[In a Gamasutra-exclusive analysis, Krawczyk and O'Connor, writers for the God Of War series and Far Cry 2/Gears Of War respectively, discuss how writers and designers can collaborate smoothly and successfully.]
What does it take to create a story for a game? A lot of work, for one thing -- from the concept phase right through to the final draft. The process usually begins with the creative director or lead designer. At some point, a writer is brought on board. It's a collaborative process -- and it can be a rocky one as well.
For one thing, not all games need stories. When push comes to shove and development time runs out, story can fall by the wayside. It can become a serious PR effort, internally, just to get the story work bumped up on the list of priorities.
And there are plenty of challenges for the team to resolve -- system complexities, time & resource constraints, and communication gaffes.
So if story development in games is both hard and nonessential, why do so many studios make the effort?
Because even at their worst, stories can enhance gameplay. They provide context. What would players rather shoot -- a wall, or a Nazi?
At their best, stories transform gameplay -- and gameplay transforms story. Stories help us make sense of the world; games bring stories to life in a completely new way. Immersion and agency create brand-new possibilities for storytelling.
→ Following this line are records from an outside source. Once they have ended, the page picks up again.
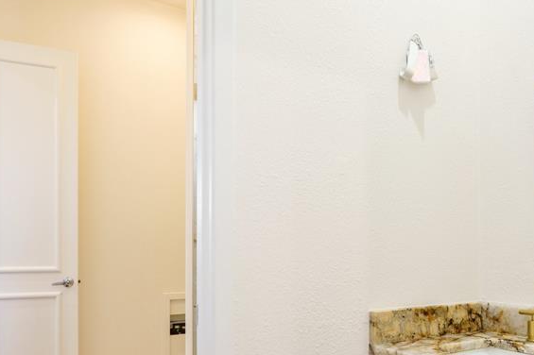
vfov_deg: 44.0
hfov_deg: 63.1
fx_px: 430
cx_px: 321
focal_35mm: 29
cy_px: 246
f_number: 6.3
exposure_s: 1/2.5
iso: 250
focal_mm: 16
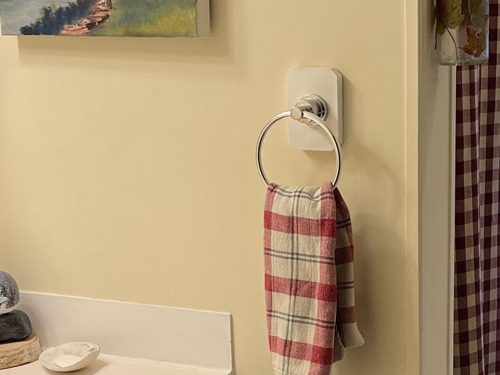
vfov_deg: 19.5
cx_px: 369
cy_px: 292
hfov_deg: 25.7
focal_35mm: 75
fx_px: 1083
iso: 125
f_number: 1.6
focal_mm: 5.1
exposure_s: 1/120
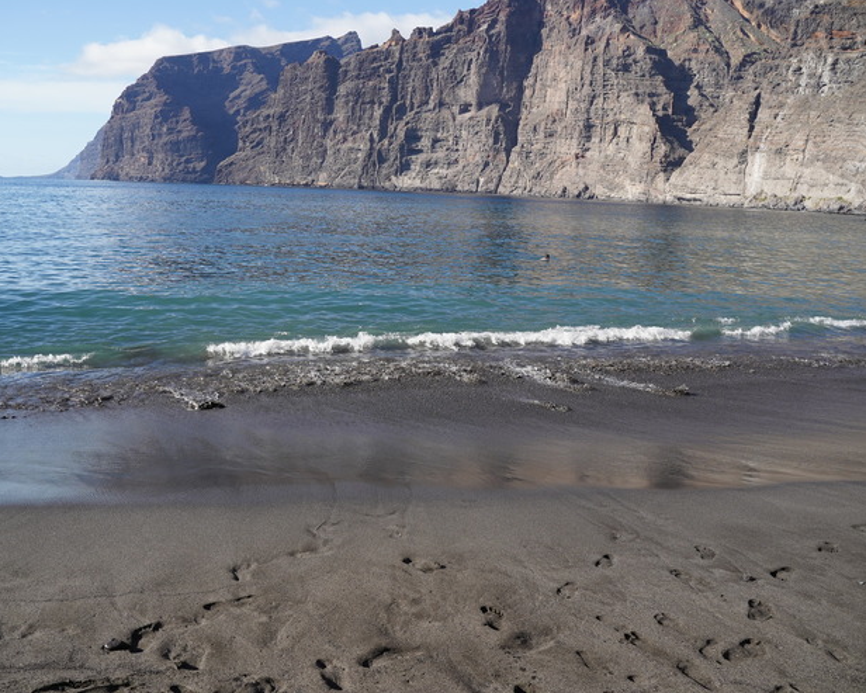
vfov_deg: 45.8
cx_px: 366
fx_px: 820
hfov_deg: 55.4
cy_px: 347
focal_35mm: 32
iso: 250
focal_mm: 28
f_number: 5
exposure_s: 1/1000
Gameplay gives us freedom; story gives us meaning.
So why do so many writers and designers get bogged down in 10-car pileups when they work together? They have the same goal, after all: create a compelling experience for the end user. The trouble begins when they approach the same problem from opposite directions.
A game writer looks for brief moments -- cutscene or otherwise -- when she can take control of the game so that she can create throughlines, pacing, conflicts, character development, plot twists and thematic meaning.
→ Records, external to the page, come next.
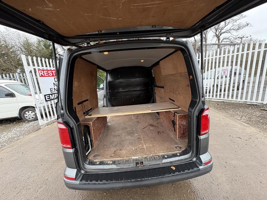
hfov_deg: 102.1
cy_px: 100
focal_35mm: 14
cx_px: 134
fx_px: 108
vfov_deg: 85.7
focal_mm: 2.22
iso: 200
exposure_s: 1/99
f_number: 2.2
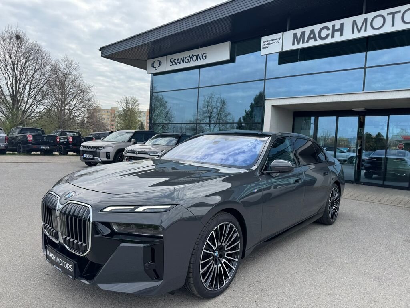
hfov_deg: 71.6
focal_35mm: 24
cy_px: 154
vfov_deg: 56.8
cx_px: 205
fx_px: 284
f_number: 1.78
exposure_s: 1/1193
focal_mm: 6.76
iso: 80
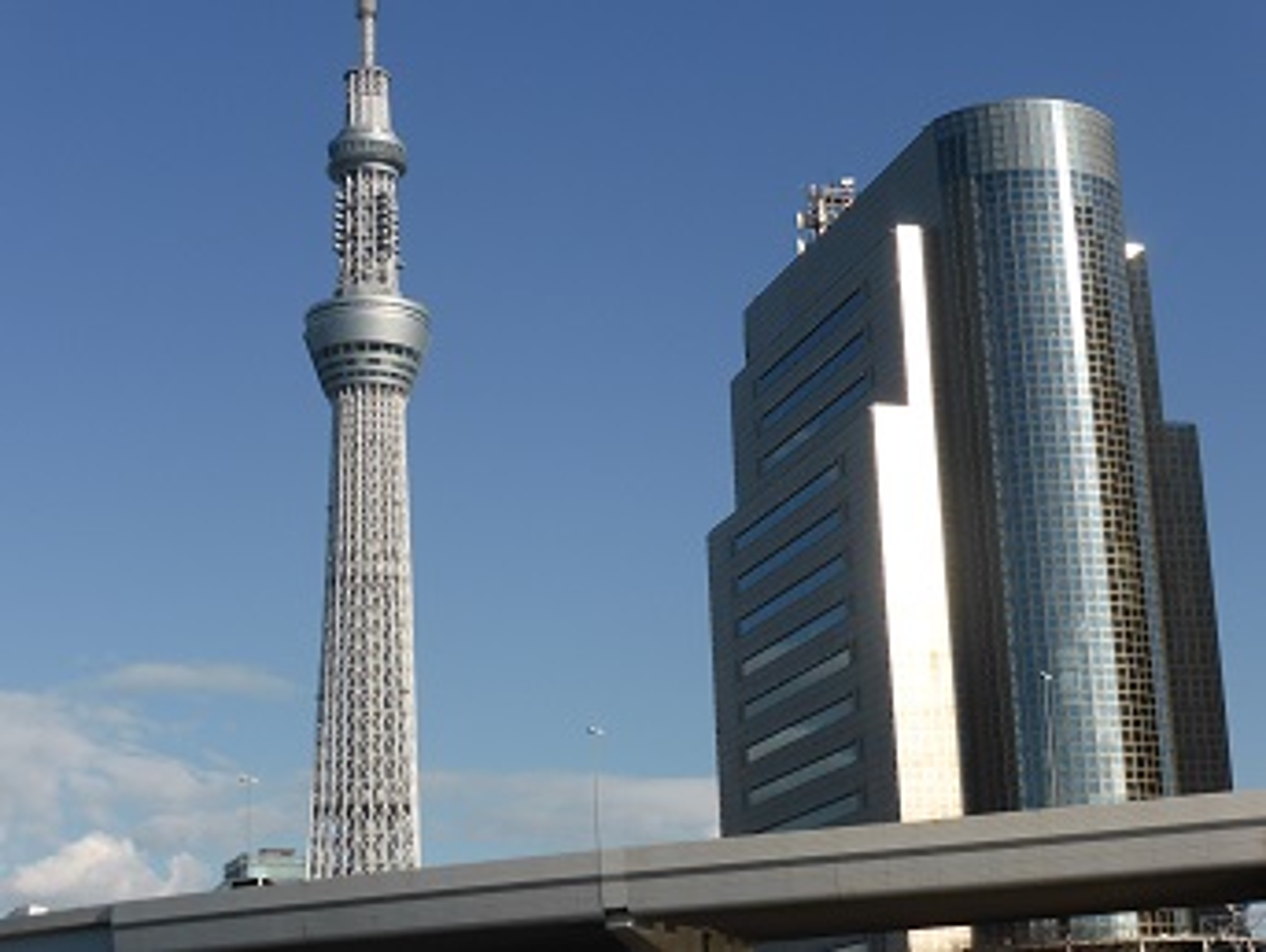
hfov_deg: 29.8
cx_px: 633
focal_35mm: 65
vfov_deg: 22.6
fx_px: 2380
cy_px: 476
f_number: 4.8
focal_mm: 11
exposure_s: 1/800
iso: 100
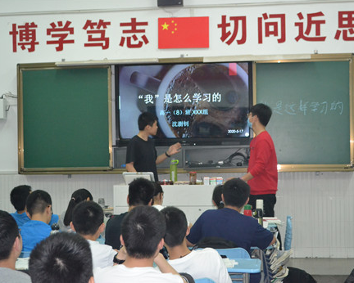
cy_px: 141
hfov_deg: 29.1
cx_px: 191
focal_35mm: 65
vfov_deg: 23.5
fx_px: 681
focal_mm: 38
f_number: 5
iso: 2800
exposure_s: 1/60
A game designer looks for ways to give control -- not to the writer, but to the player.
Both the writer and the designer are right. Stories benefit from structure, and players love their freedom.
How can teams resolve this conflict so that writers and designers can collaborate successfully? We can start by rethinking our assumptions about how stories work - and what players expect.
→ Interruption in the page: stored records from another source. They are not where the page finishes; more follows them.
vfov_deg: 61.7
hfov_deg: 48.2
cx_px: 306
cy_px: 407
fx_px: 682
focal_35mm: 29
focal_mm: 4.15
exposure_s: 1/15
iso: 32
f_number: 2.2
The heavy lifting in story development happens at the very beginning of the process, months before a single line of dialog is written. In this article, we revisit the basic building bocks of story and look at ways we can arrange them in new ways to build a compelling, player-centric experience.
If the golden age of game narrative really is right around the corner -- and we think it is -- then writers and designers have the opportunity to redefine how stories are told, by looking at old problems in new ways.
It's in this spirit that we are asking, "What if?"
Most game stories revolve around the player character. This makes sense -- sort of. Players are the stars of the show. They make things happen. It seems logical to make them the focal point of every event.
But this approach also creates problems. The designer can find his options limited by the story's logic. The team has to struggle to find ways to present the story events without interrupting the game. And regardless of the quality of the final product, there will always be players that resist the story, or subvert it, or ignore it altogether.
So what do you do if your goal is to create a compelling story that involves the player? One option is make a distinction, right out of the gate, between the game's story and the player's narrative.
What does that mean? "Story" is the sequence of events that take place in the game - the main character overcoming obstacles in pursuit of his goal. "Narrative" is the player's unique experience of that story -- the player controlling his character and/or the game world as he sees fit.
(These terms are not perfect or precise. Better terms will probably emerge eventually, as the industry grows.)
Who defines the narrative? The designer -- by creating the world and its rulesets; the ways in which the player comes to understand the game.
Who defines the story? The writer -- by creating themes, characters and plots; the ways in which the story comes together in the end - the way the game comes to understand itself.
This is a subtle distinction; story and narrative are tightly intertwined. But it can be a useful starting place, for both the designer and the writer.